Pobres os economistas que não sabem de política

por estatuadesal

(Ricardo Paes Mamede, in Diário de Notícias, 18/02/2020)

Peçam a um economista escolhido ao acaso que vos indique um exemplo de sucesso entre os países da zona euro. Com grande probabilidade falará da Irlanda, cujo PIB é hoje quase o dobro do que era antes da crise (o português é quase igual). A seguir perguntem-lhe sobre os motivos desse sucesso. Dirá, com certeza, que os irlandeses aceitaram fazer as reformas estruturais necessárias para dar a volta à crise, aceitando cortes drásticos nos salários e mantendo os impostos sobre as empresas a níveis mínimos. Uma história de sucesso, portanto. Isto é, mais ou menos.

É expectável que o bom desempenho das economias beneficie quem governa. Não é isso que tem acontecido na Irlanda. Nas últimas eleições legislativas antes da crise, em 2007, o Fianna Fáil e o Fine Gael, os dois partidos que governaram o país nos últimos cem anos, somaram 68,9% dos votos. No passado dia 8 de Fevereiro ambos tiveram menos votos que o Sinn Féin (uma formação de esquerda, que não participa num governo desde há um século) e juntos não foram além de 43,1%.

Com tanta conversa sobre o Brexit e o futuro da fronteira entre as duas Irlandas, é fácil acreditar que o resultado das eleições se explica por factores políticos circunstanciais.
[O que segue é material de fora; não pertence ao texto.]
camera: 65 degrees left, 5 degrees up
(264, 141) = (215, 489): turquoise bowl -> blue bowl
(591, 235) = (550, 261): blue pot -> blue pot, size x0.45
Mas não é o caso. Diz quem acompanhou de perto a campanha que o Sinn Féin deve o seu sucesso mais a uma impaciência dos eleitores jovens em relação às questões económicas e sociais (baixo crescimento dos salários, preços da habitação, desigualdades de rendimento e de riqueza, etc.) do que a um ressurgimento do velho republicanismo irlandês.

O caso da Irlanda chama mais uma vez a atenção para um facto que muitos economistas insistem em ignorar: as opções económicas dos governos têm quase sempre consequências políticas. Há economistas que julgam que este não é um problema seu - que à "ciência sombria" cabe apenas analisar as condições para uma afectação eficiente dos recursos, sendo função dos políticos levar em consideração outro tipo de objectivos. Mas não é só a economia que é um problema político - também a política pode ser um problema económico.
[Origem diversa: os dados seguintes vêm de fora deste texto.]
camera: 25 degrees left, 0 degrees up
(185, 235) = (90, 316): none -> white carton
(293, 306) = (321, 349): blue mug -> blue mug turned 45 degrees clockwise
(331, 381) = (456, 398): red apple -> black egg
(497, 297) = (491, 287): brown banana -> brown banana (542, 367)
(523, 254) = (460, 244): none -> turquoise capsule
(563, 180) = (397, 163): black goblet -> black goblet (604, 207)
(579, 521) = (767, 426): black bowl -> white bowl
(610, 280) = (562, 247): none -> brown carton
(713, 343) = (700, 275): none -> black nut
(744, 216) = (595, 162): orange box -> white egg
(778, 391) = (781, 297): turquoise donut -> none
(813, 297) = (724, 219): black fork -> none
Medidas que parecem justificáveis com base numa análise económica de custos e benefícios directos podem ter consequências políticas que afectam a eficiência económica futura. Seja pela instabilidade social que geram (a qual desincentiva o investimento privado), pelo reforço da posição dominante de certos grupos em sectores específicos (que retira eficiência ao funcionamento dos mercados), pelo aumento das desigualdades na distribuição de rendimentos (que afecta os níveis de procura agregada e de endividamento privado), ou por outros resultados que originam, as decisões económicas têm consequências políticas que retroagem no desempenho económico.
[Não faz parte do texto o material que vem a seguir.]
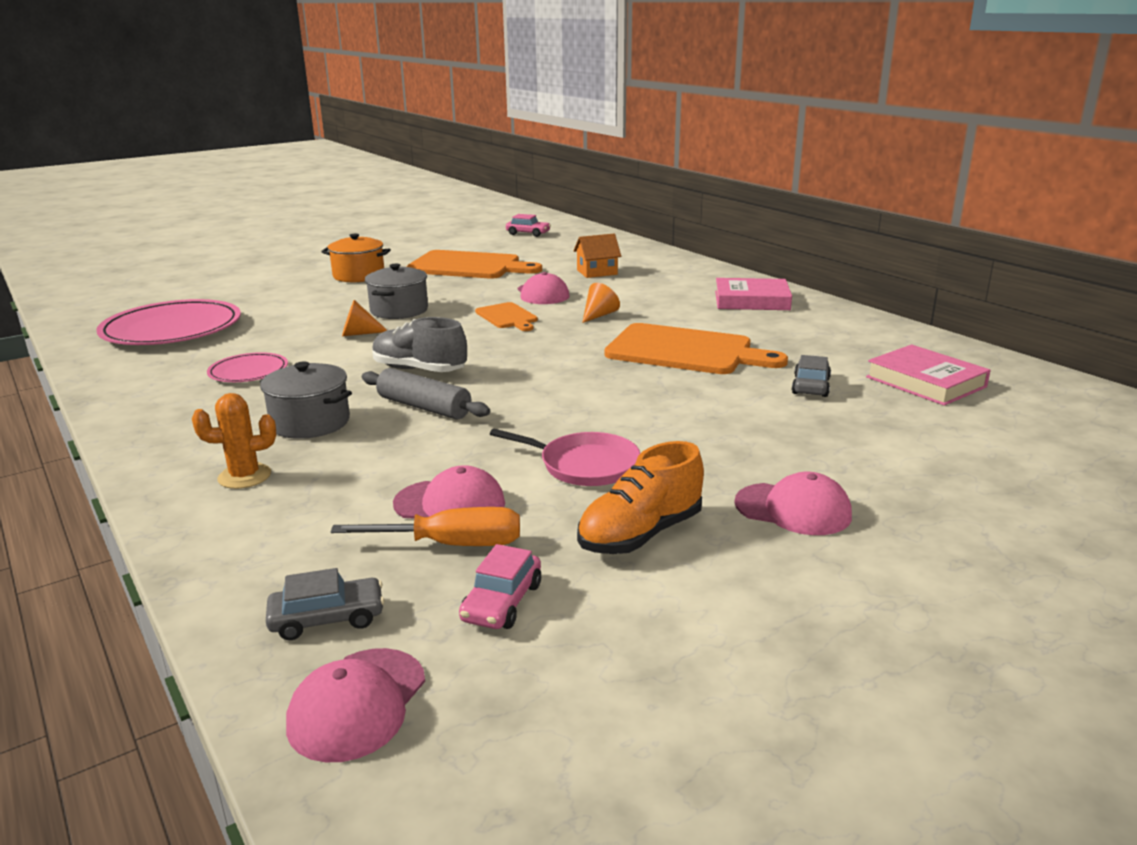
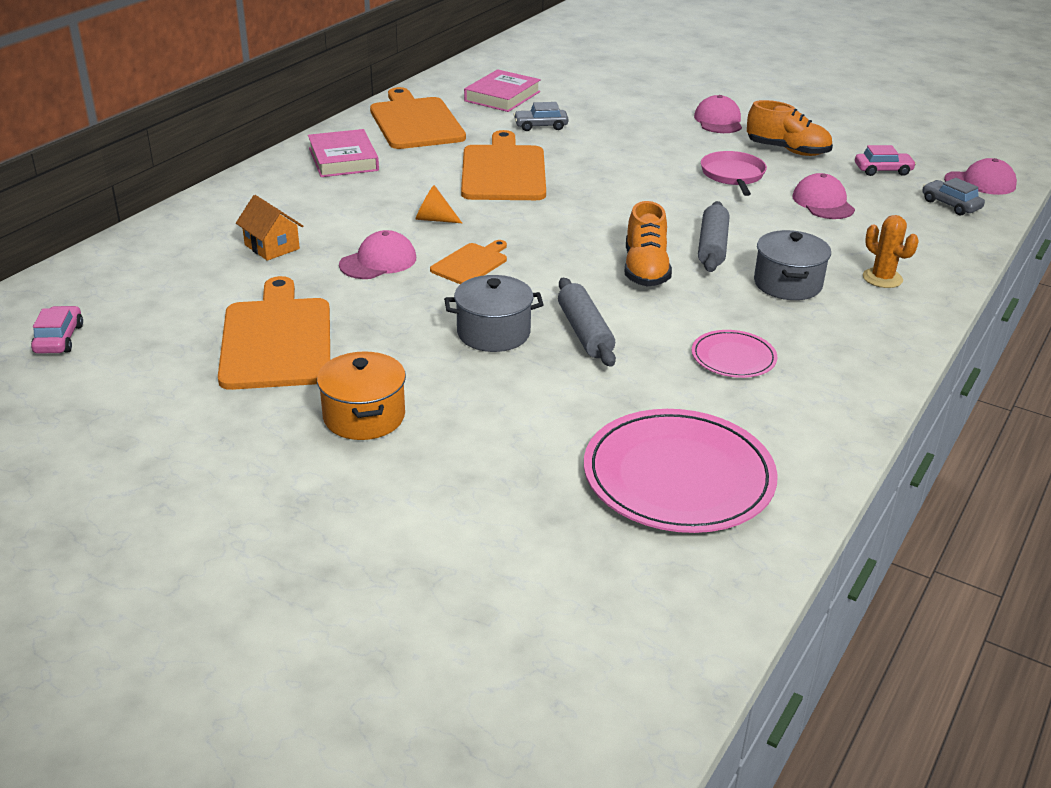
camera: 115 degrees left, 10 degrees up
(359, 333) = (585, 332): orange cone -> grey rolling pin
(419, 370) = (645, 270): grey shoe -> orange shoe
(452, 545) = (858, 192): orange screwdriver -> none
(842, 333) = (415, 122): none -> orange cutting board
A preocupação com as consequências políticas das decisões económicas é hoje comum entre aqueles que estudam o desenvolvimento dos países. Por exemplo, Daron Acemoglu e James Robinson apresentam uma lista extensa de decisões que foram recomendadas pelos economistas ao longo dos tempos e cujas consequências políticas prejudicaram o desempenho económico dos países que as adoptaram. Os exemplos incluem: a redução do poder dos sindicatos, que conduziu ao reforço da posição dominante de grandes empregadores em vários países; a rápida privatização de empresas públicas, que deu origem a uma classe de oligarcas com poder para determinar a má regulação dos mercados em que actuam (no leste europeu e não só); a liberalização de preços e de taxas de câmbio, que frequentemente se traduziu numa degradação drástica do poder de compra das populações, resultando em instabilidade social e política prolongada (em vários países africanos e não só); entre outros.

As conclusões de Acemoglu e Robinson são claras: reformas económicas que são implementadas sem ter em conta as suas consequências políticas, em vez de promoverem a eficiência económica, podem reduzi-la significativamente.

Por estas e outras razões, os economistas deveriam ter uma sólida formação em ciência política (e noutras ciências sociais, incluindo a história), da mesma forma que os cientistas políticos precisam de saber de economia (já que boa parte da luta pelo poder se faz pelo acesso a recursos materiais). Já foi assim no passado. Talvez um dia volte a ser.